START Source document

Skip to main content

Worker Service (Internal)

The Worker Service is an internal component of the Temporal cluster that hosts background processing tasks. Unlike user-hosted workers that execute workflow and activity code, the Worker Service performs cluster maintenance and system operations.
Do not confuse the Worker Service (internal cluster component) with Worker processes (user-hosted processes that execute workflow/activity code).

Overview

The Worker Service provides a framework for running internal Temporal Workflows and Activities that handle:
  • Cross-cluster replication
  • Workflow history archival
  • History and task queue scanning
  • Batch operations
  • System maintenance tasks

Core Components

Replicator

Handles cross-cluster replication in multi-region deployments:
Consumes replication tasks generated by remote Temporal clusters:
  • History replication tasks (workflow events)
  • Sync shard status tasks
  • Sync activity tasks
  • Namespace replication tasks
Resolves conflicts when the same workflow is modified in multiple clusters:
  • Version vectors for causality tracking
  • Last-write-wins with version comparison
  • Handles namespace failover scenarios
Maintains a queue of pending replication tasks:
  • Persisted to handle worker restarts
  • Processed in order per workflow execution
  • Retries on failure with backoff
// Code entrypoint: service/worker/replicator/
// Replication task processing logic

Multi-Cluster Setup

For cross-cluster replication:
  1. Configure remote cluster endpoints
  2. Create global namespaces with multiple clusters
  3. Replicator pulls replication tasks from remote clusters
  4. Tasks are applied to local History Service
# Example: Connecting two clusters
tctl --address 127.0.0.1:7233 adm cluster add-remote \
  --frontend_address "localhost:8233"

tctl --address 127.0.0.1:8233 adm cluster add-remote \
  --frontend_address "localhost:7233"
See Worker Service README for development quickstart.

Scanner

Performs maintenance scans on cluster data:

Executions Scanner

  • History Scavenger: Cleans up orphaned history branches
  • Execution Fixer: Repairs corrupted workflow executions
  • Concrete Execution Scanner: Validates execution data integrity

Task Queue Scanner

  • Cleans up stale task queues
  • Removes abandoned partitions
  • Consolidates task queue metadata

History Archival

Archives completed workflow histories to long-term storage:
  • Moves history from primary database to archival storage (S3, GCS, etc.)

END Source document

— Your objective —
Extend the Temporal Worker Service page from the point where it stops, carrying on the History Archival section.

START Record extracts

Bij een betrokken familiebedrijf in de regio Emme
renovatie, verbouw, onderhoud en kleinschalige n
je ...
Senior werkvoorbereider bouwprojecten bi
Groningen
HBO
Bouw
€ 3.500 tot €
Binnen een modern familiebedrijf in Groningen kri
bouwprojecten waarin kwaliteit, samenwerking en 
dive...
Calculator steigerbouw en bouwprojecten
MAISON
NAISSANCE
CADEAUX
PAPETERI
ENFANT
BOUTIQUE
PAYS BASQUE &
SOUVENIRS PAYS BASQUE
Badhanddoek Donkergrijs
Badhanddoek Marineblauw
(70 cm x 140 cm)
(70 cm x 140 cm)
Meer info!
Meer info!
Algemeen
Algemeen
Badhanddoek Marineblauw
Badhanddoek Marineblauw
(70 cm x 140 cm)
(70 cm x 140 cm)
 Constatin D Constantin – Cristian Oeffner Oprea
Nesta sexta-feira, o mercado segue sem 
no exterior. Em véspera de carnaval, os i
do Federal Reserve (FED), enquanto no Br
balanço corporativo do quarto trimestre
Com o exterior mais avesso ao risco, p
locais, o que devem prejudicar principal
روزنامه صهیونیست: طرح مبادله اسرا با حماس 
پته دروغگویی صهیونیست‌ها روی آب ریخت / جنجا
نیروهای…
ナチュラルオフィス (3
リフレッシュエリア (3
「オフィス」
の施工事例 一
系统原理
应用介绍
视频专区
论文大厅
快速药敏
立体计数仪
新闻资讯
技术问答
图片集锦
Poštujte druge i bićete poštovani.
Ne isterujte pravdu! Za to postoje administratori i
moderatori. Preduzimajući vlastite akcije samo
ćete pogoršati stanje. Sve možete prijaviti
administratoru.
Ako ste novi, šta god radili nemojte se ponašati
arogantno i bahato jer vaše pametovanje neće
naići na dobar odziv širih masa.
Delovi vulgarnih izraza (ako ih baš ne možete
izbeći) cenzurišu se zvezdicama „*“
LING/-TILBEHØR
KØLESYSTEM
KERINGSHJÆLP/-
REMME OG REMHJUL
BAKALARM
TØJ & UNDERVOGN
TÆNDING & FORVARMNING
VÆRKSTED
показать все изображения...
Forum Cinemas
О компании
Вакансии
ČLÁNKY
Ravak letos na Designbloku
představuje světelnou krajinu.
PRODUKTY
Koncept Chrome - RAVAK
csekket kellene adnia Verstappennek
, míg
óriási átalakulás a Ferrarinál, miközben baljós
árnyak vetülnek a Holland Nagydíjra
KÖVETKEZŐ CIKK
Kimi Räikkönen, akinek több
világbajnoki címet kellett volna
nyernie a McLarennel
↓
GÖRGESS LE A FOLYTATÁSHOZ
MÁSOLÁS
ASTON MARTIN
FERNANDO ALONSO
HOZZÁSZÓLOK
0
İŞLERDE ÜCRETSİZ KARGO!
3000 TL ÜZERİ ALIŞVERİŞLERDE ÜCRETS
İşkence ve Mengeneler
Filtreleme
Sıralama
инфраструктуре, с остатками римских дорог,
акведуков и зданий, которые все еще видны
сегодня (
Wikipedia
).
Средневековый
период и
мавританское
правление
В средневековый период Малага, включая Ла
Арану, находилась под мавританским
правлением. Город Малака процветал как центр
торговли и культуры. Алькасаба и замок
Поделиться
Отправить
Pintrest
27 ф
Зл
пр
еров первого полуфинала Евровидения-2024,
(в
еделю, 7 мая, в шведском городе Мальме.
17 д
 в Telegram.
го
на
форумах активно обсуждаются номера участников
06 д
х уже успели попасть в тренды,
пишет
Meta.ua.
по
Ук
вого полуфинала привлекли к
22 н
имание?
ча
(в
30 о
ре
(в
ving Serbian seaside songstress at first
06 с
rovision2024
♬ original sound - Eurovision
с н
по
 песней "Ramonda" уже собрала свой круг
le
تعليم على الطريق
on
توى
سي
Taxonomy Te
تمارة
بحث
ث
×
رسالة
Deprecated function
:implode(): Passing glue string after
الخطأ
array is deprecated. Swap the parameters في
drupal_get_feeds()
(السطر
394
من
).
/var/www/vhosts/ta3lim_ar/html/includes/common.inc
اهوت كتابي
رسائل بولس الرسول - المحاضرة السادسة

END Record extracts

— Exercise answer —
  • Configurable retention period before archival
  • Reduces load on primary database
  • Enables compliance and auditing
// Code entrypoint: service/worker/scanner/
// Scanner workflow and activity implementations

Configuration

Scanners are configured via dynamic config:
  • Scan interval and batch size
  • Enable/disable specific scanners
  • Concurrent execution limits
  • Error handling policies

Batcher

Processes batch operations across multiple workflows: Use Cases:
  • Batch signal workflows matching a query
  • Batch cancel workflows
  • Batch terminate workflows
  • Batch reset workflows
Operation:
  1. Query visibility to find target workflows
  2. Process workflows in batches
  3. Rate limit to avoid cluster overload
  4. Report progress and errors
// Code entrypoint: service/worker/batcher/
// Batch operation workflow and activities

Batch Workflow

The batcher runs as a workflow:
// Simplified batch workflow structure:
func BatchWorkflow(ctx Context, params BatchParams) error {
    // 1. Query visibility for target workflows
    workflows := QueryVisibility(params.Query)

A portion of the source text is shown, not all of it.